Scott Weaver with First Robert C. Gallo Award
Global Virus Network (GVN) Presents Mosquito-Borne Virus Expert for Scientific Excellence
The Award was presented during a meeting organized by Emory University and co-sponsored by the GVN on the Zika virus
May 2, 2016, Atlanta, GA: The Global Virus Network (GVN), representing 35 Centers of Excellence and 5 Affiliates in 26 countries, and comprising foremost experts in every class of virus causing disease in humans, today announced Scott Weaver, MS, PhD, as the first recipient of the GVN Robert C. Gallo Award for Scientific Excellence. Dr. Weaver is Chair of GVN’s Chikungunya and Zika Task Forces as well as director of the University of Texas Medical Branch’s Institute for Human Infections and Immunity and scientific director of the Galveston National Laboratory, a GVN Center of Excellence. The Award was presented by José Esparza, MD, PhD, president of the GVN and Raymond Schinazi, PhD, Hon Dsc, member of the GVN Board of Advisors and Zika Task Force and the Frances Winship Walters Professor at Emory University. The honor was bestowed during a scientific meeting entitled, “Bridging the Sciences: Zika Virus,” organized by Emory University and co-sponsored by GVN in Atlanta, Georgia May 1-3, 2016.
“It was unanimous when deciding who should receive the inaugural Award, and it is my great pleasure that Dr. Scott Weaver will be the first honoree,” said Dr. Robert C. Gallo, Co-founder and International Scientific Advisor of the Global Virus Network (GVN), The Homer and Martha Gudelsky Distinguished Professor in Medicine, co-founder and director of the Institute of Human Virology at the University of Maryland School of Medicine, a GVN Center of Excellence. “Dr. Weaver is not only a leader in the GVN, but an exceptional public health virologist who is most deserving of this recognition. A warm congratulations to Dr. Weaver.”
Scott Weaver, MS, PhD Biography
Scott Weaver, MS, PhD, is a virologist and vector biologist who advances our understanding of arthropod-borne viruses (arboviruses) and their transmission by mosquitoes, and develops vaccines to control the diseases that they cause. As a faculty member since 1994 at the University of Texas Medical Branch (UTMB) in Galveston, he has developed an internationally recognized research program encompassing the ecology and epidemiology of enzootic arbovirus transmission cycles, virus-mosquito interactions, and emergence mechanisms of epidemic strains. Dr Weaver utilizes his broad training to develop interdisciplinary approaches that have had major impacts on our understanding of arboviral disease emergence. These include Venezuelan equine encephalitis, for which the international research groups he has led determined the ecological and evolutionary sources as well as mechanisms of epidemic strain emergence. Dr Weaver’s recent studies have focused on chikungunya virus, its history of emergence from wildlife African cycles, mosquito-adaptive evolution, and its viral genetic constraints, as well as Zika virus, which arrived in the Americas and is causing a major epidemic associated with congenital microcephaly and Guillain Barré syndrome. His research on tropical arboviral diseases has included major field studies in Venezuela, Colombia, Peru, Mexico, Panama, Senegal, and Kenya. Dr Weaver has also developed promising new vaccines for several of these arboviral diseases. The chikungunya vaccine developed in his laboratory, licensed to Takeda Pharmaceuticals and patented in 19 countries, is in late preclinical evaluation.

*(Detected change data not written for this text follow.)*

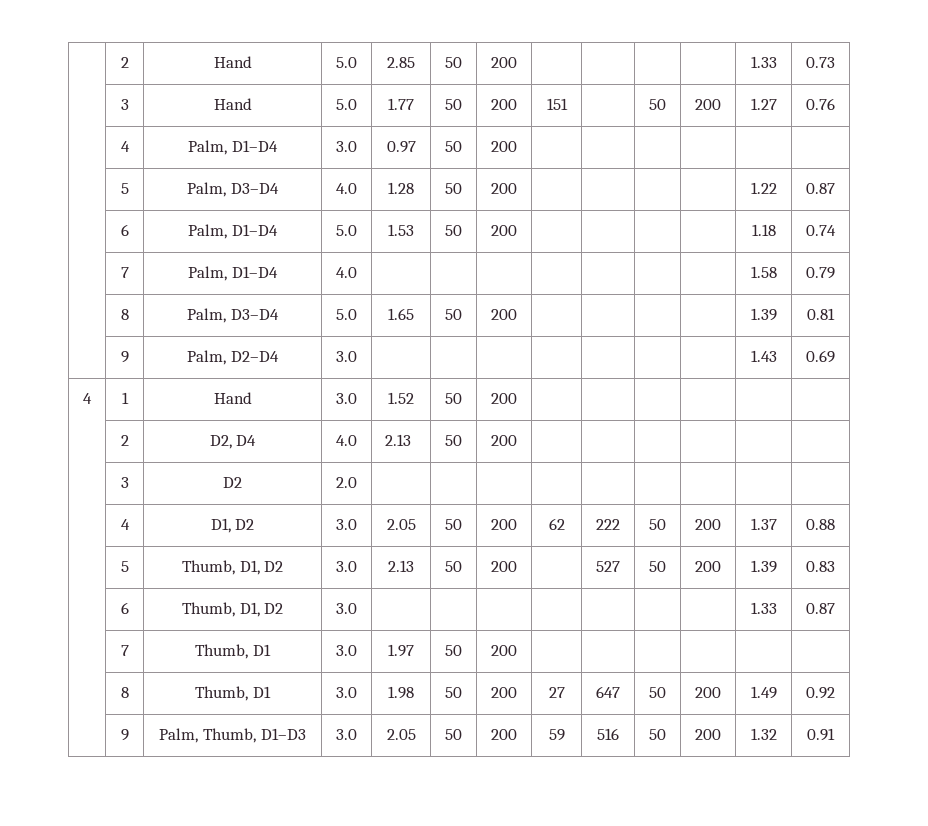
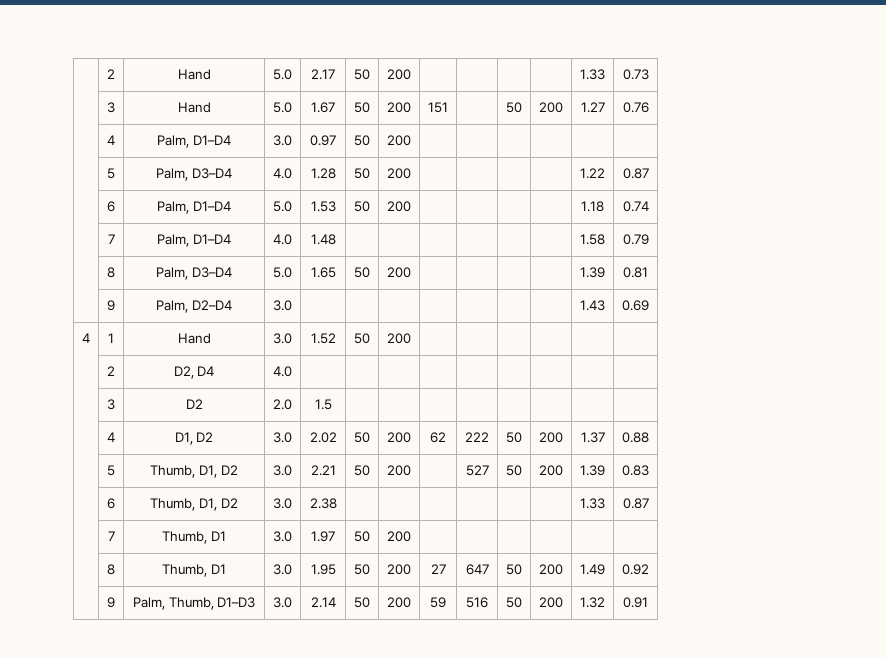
[387,57,415,68] 2.85 -> [311,69,335,80] 2.17
[388,98,414,110] 1.77 -> [311,102,335,113] 1.67
(357, 272) none -> [310,234,336,245] 1.48
[385,434,412,446] [445,435,462,446] [491,435,517,446] 2.13 | 50 | 200 -> (292, 371) | |
(357, 482) none -> [314,399,332,410] 1.5
[386,519,416,530] 2.05 -> [309,432,337,443] 2.02
[388,560,414,572] 2.13 -> [310,465,336,476] 2.21
(357, 608) none -> [309,498,337,509] 2.38
[388,686,414,699] 1.98 -> [310,564,336,575] 1.95
[386,729,416,740] 2.05 -> [310,597,336,608] 2.14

Dr Weaver’s research has led to over 260 peer-reviewed publications in scientific journals, and over 70 reviews and book chapters. He has mentored 18 PhD students as well as 23 postdoctoral fellows, and many have gone on into prominent, independent scientific positions in government, academia, and industry. Dr Weaver’s research and educational contributions have been recognized with many local and international awards. In 2014 he received the Walter Reed medal, awarded every three years by the American Society of Tropical Medicine and Hygiene for distinguished career accomplishments in tropical medicine research. His many leadership positions include his current role as chair of the Global Virus Network’s Chikungunya and Zika Task Forces. He also serves as an editor for several major tropical medicine and microbiology journals. At UTMB, Dr Weaver leads the Institute for Human Infections and Immunity (IHII), which coordinates infectious disease research as the administrative home of the Galveston National Laboratory (one of two NIH-funded national biocontainment facilities); the Sealy Center for Vaccine Development; the Center for Biodefense and Emerging Infectious Diseases; and the Center for Tropical Diseases. He is also scientific director of the Galveston National Laboratory, and interim chair of the Department of Microbiology and Immunology.